Сира угадывала мысли и чувства Фабиолы, но не могла говорить ей о том, чего бы Фабиола не поняла и чему она еще не верила. Сира только молилась, чтобы Бог сжалился над страдающей Фабиолой, просветил ее ум и открыл для нее новый мир – мир любви и веры...
Через несколько недель Фабиола, одетая в глубокий траур, бледная, похудевшая, но все еще прекрасная, посетила Агнию.
XVII
На другой день после ужина у Фабия Торкват, проснувшись, увидел Фульвия около своей постели. Фульвий очень холодно рассказал ему, что случилось накануне, и еще раз представил ему картину несчастий, которые неминуемо его постигнут, если только он не захочет назвать имена всех известных ему христиан.
– При первой твоей попытке обмануть нас, – сказал Фульвий, – ты будешь предан в руки судей и, разумеется, приговорен к смерти; если же согласишься действовать вместе со мной, то сможешь стать богатым.
Торкват не ответил ни слова; он был бледен и дрожал.
– У тебя лихорадка, – сказал Фульвий, – пойдем прогуляемся. Утренний воздух освежит тебя.
Торкват повиновался. Фульвий отправился с ним на Форум, где они, якобы случайно, встретили Корвина.
– Хорошо, что встретился с вами, – сказал Корвин. – Не хотите ли зайти к моему отцу? Я вам покажу его мастерскую.
– Мастерскую? – спросил удивленный Торкват.
– Да, мастерскую, в которой он хранит орудия своего мастерства. Он только что привел их в порядок.
Они вошли в широкий двор и оттуда в сарай, наполненный орудиями пыток всех родов и всех размеров. Увидя их, Торкват вздрогнул и отшатнулся.
– Войдите, не бойтесь, – сказал старик-палач, встретивший их у входа. – Огонь еще не разведен, и никто вас не тронет, если вы – от чего да избавит вас Юпитер! – не принадлежите к гнусной христианской секте. Мы для нее подновили все инструменты.
– Покажи этому молодому человеку все твои орудия и объясни ему их назначение, – сказал Корвин палачу.
Мы не будем описывать орудия пыток, имевших целью отнимать у людей здоровье и жизнь.
Торкват почувствовал, что ноги его подкашиваются. Холодный пот выступил на его лице и дрожь пробежала по всему телу. Он поспешил выйти из этого ада и отправился в бани Антонина. После роскошного завтрака его повели в игорную залу. Чтобы заглушить мучения, он принял участие в игре и проиграл. Фульвий поспешил дать ему денег взаймы, и так Торкват попал в еще большую зависимость от Фульвия.
С этого дня Торкват и Фульвий виделись ежедневно. Корвин и Фульвий приказали Торквату проникнуть в катакомбы, чтобы изучить их переходы и узнать, в каком именно месте епископ совершает литургию. Вот почему Торкват при помощи ничего не подозревавшего Панкратия посетил катакомбы, сосчитал коридоры и оставил отметки. Возвратясь оттуда, он донес обо всем, что видел и слышал, Корвину, который принялся со слов Торквата составлять чертежи катакомб и решил, что на другой же день с утренней зарей, после обнародования декрета о преследовании христиан, он войдет туда и захватит всех, кого обнаружит.

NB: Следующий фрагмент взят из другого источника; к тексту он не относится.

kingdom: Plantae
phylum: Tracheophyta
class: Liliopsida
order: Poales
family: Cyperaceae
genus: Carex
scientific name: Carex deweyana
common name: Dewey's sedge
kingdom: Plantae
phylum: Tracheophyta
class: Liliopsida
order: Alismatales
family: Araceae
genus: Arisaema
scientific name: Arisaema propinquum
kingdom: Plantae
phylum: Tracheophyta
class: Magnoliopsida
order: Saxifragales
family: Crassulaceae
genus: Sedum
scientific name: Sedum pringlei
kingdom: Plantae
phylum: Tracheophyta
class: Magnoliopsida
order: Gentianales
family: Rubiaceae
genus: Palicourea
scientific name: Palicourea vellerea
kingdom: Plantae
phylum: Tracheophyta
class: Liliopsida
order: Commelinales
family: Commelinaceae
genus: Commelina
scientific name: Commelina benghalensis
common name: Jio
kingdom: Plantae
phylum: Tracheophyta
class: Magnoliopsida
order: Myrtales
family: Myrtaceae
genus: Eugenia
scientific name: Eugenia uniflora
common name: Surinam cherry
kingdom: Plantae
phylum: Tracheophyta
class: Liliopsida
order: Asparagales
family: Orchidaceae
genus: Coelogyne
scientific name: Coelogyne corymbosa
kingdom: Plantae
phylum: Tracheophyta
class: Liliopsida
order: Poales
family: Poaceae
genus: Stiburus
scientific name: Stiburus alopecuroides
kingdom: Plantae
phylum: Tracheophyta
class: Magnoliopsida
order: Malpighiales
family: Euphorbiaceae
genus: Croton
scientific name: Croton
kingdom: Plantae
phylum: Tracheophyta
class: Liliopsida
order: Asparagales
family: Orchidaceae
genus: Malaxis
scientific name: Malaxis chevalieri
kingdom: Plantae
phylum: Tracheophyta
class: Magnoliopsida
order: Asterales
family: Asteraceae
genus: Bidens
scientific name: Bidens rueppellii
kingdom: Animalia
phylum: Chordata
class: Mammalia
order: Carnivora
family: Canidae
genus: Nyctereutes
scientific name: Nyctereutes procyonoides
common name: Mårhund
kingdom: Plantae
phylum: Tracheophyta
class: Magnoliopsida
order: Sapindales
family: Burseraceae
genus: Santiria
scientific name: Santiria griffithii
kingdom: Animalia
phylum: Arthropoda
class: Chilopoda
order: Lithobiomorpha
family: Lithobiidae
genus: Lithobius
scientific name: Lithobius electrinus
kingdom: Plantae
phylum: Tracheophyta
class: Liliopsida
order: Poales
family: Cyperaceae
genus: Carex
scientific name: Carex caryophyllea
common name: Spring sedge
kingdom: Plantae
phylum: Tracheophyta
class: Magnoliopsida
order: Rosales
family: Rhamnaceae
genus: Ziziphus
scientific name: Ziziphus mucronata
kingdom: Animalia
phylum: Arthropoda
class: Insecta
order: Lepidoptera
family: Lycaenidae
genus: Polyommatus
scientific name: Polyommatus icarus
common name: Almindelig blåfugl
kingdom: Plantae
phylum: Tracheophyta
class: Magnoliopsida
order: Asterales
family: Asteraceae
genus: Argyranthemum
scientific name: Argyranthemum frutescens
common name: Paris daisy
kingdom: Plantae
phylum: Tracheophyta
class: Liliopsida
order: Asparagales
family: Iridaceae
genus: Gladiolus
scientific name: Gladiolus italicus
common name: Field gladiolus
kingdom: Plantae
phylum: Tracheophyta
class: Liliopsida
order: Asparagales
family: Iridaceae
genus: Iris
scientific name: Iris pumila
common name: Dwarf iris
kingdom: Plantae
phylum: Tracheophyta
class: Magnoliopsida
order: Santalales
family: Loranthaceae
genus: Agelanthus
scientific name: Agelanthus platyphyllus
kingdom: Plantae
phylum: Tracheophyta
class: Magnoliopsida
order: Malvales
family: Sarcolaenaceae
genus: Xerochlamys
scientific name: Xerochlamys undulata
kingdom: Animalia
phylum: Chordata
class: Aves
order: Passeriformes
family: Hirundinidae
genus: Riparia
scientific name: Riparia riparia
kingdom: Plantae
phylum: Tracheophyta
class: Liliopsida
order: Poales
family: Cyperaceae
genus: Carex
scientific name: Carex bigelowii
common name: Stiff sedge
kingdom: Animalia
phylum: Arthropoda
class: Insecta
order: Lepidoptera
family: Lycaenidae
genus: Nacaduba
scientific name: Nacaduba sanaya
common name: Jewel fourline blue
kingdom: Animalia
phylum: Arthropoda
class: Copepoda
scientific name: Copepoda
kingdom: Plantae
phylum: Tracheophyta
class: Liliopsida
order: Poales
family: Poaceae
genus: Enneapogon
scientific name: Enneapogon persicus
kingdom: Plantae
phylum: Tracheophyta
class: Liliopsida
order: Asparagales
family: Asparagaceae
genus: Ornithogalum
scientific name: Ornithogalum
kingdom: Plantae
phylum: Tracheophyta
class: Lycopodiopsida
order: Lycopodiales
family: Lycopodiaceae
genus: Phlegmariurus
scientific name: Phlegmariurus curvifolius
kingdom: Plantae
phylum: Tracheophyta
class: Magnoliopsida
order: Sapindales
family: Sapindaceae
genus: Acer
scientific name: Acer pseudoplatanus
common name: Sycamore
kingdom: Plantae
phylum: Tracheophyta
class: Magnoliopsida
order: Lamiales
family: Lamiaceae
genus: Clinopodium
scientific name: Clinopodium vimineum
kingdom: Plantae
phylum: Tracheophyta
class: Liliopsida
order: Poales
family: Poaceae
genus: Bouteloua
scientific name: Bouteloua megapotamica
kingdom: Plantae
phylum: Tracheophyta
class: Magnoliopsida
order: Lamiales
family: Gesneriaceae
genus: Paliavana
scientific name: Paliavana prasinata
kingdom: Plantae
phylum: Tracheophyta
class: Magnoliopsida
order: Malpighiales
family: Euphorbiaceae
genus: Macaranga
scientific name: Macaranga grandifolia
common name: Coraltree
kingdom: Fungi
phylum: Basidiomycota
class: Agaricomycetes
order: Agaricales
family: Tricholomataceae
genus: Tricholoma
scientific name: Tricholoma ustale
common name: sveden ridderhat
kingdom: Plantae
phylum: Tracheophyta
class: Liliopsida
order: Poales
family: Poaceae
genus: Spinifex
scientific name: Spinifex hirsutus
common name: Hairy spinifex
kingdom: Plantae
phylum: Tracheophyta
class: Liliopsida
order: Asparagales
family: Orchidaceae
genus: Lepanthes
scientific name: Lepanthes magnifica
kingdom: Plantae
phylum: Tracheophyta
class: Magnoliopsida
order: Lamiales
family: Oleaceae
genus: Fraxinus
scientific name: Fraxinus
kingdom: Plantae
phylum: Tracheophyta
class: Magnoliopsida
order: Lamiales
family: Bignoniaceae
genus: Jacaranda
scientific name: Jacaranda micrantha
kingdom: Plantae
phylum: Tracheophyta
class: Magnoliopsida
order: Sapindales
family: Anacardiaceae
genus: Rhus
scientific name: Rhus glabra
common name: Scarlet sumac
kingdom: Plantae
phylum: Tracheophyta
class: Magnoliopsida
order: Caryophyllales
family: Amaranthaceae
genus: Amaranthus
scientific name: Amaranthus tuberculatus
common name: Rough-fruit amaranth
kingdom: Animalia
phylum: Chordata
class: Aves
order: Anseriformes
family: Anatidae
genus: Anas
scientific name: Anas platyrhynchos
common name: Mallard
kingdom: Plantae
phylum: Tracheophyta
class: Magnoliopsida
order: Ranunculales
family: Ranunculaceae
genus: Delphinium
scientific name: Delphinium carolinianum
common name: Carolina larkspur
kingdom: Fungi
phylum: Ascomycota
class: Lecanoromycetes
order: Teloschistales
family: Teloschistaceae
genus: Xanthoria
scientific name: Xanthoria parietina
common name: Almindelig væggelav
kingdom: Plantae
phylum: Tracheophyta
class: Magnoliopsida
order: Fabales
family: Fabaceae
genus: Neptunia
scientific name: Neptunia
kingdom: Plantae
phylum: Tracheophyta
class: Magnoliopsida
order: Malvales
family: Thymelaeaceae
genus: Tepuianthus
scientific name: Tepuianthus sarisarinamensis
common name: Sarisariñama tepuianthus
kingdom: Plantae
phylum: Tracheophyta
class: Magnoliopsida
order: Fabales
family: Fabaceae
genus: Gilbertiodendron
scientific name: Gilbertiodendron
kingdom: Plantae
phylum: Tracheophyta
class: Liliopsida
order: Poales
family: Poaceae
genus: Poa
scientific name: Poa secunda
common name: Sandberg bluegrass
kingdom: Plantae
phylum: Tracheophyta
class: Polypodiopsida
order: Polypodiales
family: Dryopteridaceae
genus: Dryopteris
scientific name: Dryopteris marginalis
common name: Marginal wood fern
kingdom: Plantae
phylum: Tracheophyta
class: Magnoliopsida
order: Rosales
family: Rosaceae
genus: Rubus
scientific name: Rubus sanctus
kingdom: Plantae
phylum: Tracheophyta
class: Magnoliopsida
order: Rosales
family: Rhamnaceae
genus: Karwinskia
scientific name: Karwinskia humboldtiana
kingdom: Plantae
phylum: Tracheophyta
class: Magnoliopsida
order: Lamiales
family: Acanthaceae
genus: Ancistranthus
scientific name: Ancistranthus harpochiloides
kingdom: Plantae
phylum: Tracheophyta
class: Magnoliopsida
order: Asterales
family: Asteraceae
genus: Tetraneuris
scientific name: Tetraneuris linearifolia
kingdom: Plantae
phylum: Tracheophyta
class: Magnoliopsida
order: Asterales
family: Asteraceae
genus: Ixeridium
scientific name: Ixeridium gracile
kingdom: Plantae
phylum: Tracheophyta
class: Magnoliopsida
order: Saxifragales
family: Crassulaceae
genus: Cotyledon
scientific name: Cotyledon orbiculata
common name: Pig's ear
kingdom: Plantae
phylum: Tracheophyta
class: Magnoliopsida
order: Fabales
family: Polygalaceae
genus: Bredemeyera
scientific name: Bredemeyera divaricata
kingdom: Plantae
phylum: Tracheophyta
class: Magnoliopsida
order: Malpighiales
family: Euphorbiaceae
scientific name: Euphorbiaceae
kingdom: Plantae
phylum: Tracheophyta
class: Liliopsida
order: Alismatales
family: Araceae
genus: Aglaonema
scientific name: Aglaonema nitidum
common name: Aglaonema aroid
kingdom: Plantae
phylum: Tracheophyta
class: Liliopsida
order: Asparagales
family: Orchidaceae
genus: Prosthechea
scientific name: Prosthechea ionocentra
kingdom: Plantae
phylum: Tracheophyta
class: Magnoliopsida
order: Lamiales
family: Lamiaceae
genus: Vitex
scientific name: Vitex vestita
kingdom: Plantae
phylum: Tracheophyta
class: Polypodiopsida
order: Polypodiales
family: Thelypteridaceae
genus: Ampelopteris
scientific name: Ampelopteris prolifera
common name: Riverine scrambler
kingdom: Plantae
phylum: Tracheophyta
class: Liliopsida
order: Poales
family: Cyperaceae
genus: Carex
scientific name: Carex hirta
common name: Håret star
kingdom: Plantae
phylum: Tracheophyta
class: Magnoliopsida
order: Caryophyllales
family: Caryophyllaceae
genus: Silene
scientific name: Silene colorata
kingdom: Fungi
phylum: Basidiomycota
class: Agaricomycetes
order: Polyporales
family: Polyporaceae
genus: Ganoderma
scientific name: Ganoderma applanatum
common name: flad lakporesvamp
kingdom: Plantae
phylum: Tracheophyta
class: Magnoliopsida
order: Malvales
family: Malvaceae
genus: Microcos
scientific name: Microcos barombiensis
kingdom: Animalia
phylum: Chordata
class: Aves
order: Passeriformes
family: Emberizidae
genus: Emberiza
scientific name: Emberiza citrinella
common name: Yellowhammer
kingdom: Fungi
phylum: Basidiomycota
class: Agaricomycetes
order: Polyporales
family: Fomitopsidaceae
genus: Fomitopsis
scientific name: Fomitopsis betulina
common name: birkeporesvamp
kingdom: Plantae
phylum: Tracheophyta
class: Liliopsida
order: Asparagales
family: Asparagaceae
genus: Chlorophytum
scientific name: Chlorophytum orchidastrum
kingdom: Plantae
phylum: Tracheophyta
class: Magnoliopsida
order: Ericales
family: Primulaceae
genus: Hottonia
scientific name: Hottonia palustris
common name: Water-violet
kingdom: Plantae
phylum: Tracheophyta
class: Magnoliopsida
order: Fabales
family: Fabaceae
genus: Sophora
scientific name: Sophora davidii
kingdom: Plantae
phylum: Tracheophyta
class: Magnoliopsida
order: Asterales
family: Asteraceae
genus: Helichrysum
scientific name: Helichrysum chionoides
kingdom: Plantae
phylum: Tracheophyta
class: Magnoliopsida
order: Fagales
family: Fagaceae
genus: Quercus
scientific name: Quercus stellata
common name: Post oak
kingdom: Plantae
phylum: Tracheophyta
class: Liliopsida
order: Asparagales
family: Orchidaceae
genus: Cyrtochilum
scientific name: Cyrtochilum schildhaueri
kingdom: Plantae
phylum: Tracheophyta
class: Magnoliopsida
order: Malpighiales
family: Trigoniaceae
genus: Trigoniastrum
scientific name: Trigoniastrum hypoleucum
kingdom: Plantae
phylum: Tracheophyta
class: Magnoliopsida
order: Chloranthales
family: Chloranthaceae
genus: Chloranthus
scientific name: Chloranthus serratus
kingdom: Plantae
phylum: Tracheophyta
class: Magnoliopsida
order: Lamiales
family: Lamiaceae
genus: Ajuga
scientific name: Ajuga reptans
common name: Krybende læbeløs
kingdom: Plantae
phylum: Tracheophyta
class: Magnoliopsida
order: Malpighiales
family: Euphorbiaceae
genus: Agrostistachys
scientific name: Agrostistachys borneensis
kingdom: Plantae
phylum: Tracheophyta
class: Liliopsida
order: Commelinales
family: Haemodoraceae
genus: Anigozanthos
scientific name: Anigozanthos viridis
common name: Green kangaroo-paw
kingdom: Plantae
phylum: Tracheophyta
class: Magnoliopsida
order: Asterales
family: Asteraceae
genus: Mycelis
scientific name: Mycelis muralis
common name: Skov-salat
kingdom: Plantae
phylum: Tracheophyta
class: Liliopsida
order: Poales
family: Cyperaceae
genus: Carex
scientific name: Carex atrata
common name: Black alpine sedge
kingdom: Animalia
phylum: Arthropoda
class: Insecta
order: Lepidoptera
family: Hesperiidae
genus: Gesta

Фульвий составил для себя другой план действий. Он поставил себе задачей лично познакомиться со всеми священниками и занимающими видное положение христианами. Зная их в лицо, он мог бы легко захватить их всюду, где бы с ними ни встретился. Для этой цели он приказал Торквату взять его с собою, когда епископ будет служить обедню. Торкват попытался было отказаться, но Фульвий настоял на своем. Через несколько дней Торкват дал знать Фульвию, что вскоре состоится посвящение священников, обедня и причащение в христианской общине. В назначенный день они отправились вместе к дому наследников римского сенатора Пуденция, где собирались христиане и где епископ служил обедню.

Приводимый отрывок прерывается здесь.